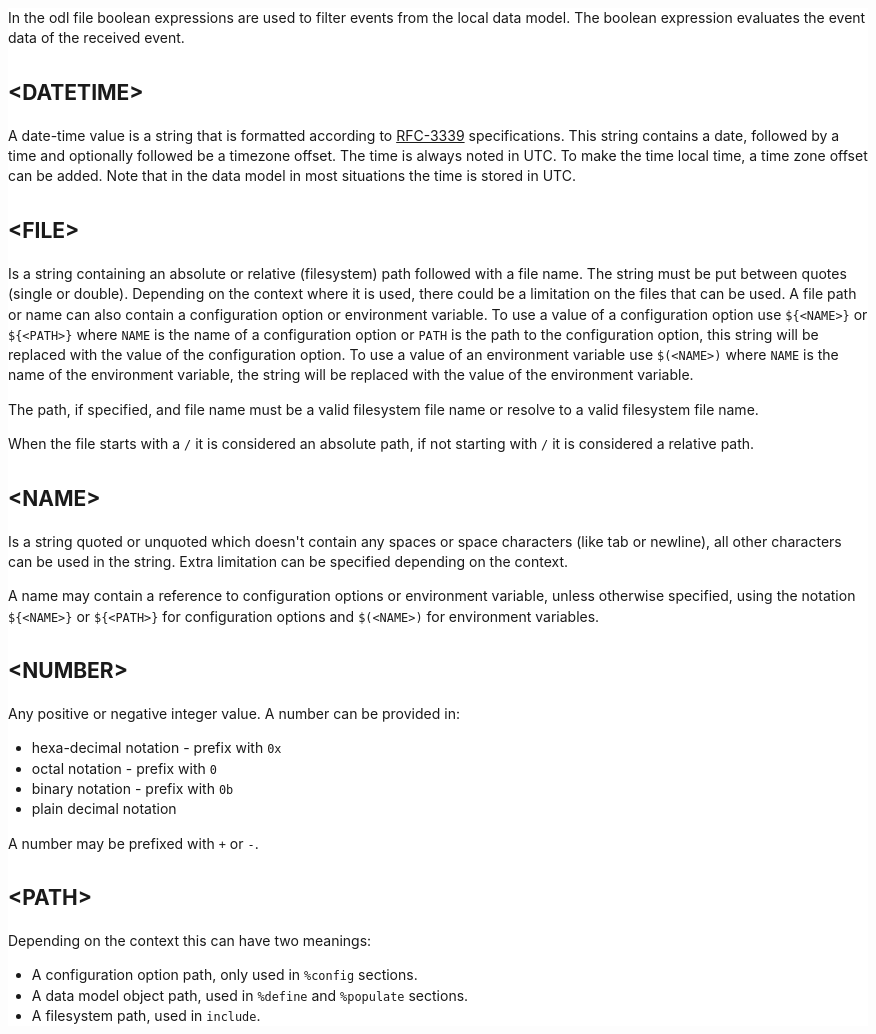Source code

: In the odl file boolean expressions are used to filter events from the local data model. The boolean expression evaluates the event data of the received event.

## \<DATETIME\>

A date-time value is a string that is formatted according to [RFC-3339](https://tools.ietf.org/html/rfc3339) specifications. This string contains a date, followed by a time and optionally followed be a timezone offset. The time is always noted in UTC. To make the time local time, a time zone offset can be added. Note that in the data model in most situations the time is stored in UTC.

## \<FILE\>

Is a string containing an absolute or relative (filesystem) path followed with a file name. The string must be put between quotes (single or double). Depending on the context where it is used, there could be a limitation on the files that can be used. A file path or name can also contain a configuration option or environment variable. To use a value of a configuration option use `${<NAME>}` or `${<PATH>}` where  `NAME` is the name of a configuration option or `PATH` is the path to the configuration option, this string will be replaced with the value of the configuration option. To use a value of an environment variable use `$(<NAME>)` where `NAME` is the name of the environment variable, the string will be replaced with the value of the environment variable. 

The path, if specified, and file name must be a valid filesystem file name or resolve to a valid filesystem file name.

When the file starts with a `/` it is considered an absolute path, if not starting with `/` it is considered a relative path.

## \<NAME\>

Is a string quoted or unquoted which doesn't contain any spaces or space characters (like tab or newline), all other characters can be used in the string. Extra limitation can be specified depending on the context.

A name may contain a reference to configuration options or environment variable, unless otherwise specified, using the notation `${<NAME>}` or `${<PATH>}` for configuration options and `$(<NAME>)` for environment variables. 

## \<NUMBER\>

Any positive or negative integer value. A number can be provided in:

- hexa-decimal notation - prefix with `0x`
- octal notation - prefix with `0`
- binary notation - prefix with `0b`
- plain decimal notation

A number may be prefixed with `+` or `-`.

## \<PATH\>

Depending on the context this can have two meanings:

- A configuration option path, only used in `%config` sections.
- A data model object path, used in `%define` and `%populate` sections.
- A filesystem path, used in `include`.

## AIM OF THE EXERCISE
Scan the lines above for "notation", then copy every one that has it.

## TASK OUTPUT
A name may contain a reference to configuration options or environment variable, unless otherwise specified, using the notation `${<NAME>}` or `${<PATH>}` for configuration options and `$(<NAME>)` for environment variables. 
- hexa-decimal notation - prefix with `0x`
- octal notation - prefix with `0`
- binary notation - prefix with `0b`
- plain decimal notation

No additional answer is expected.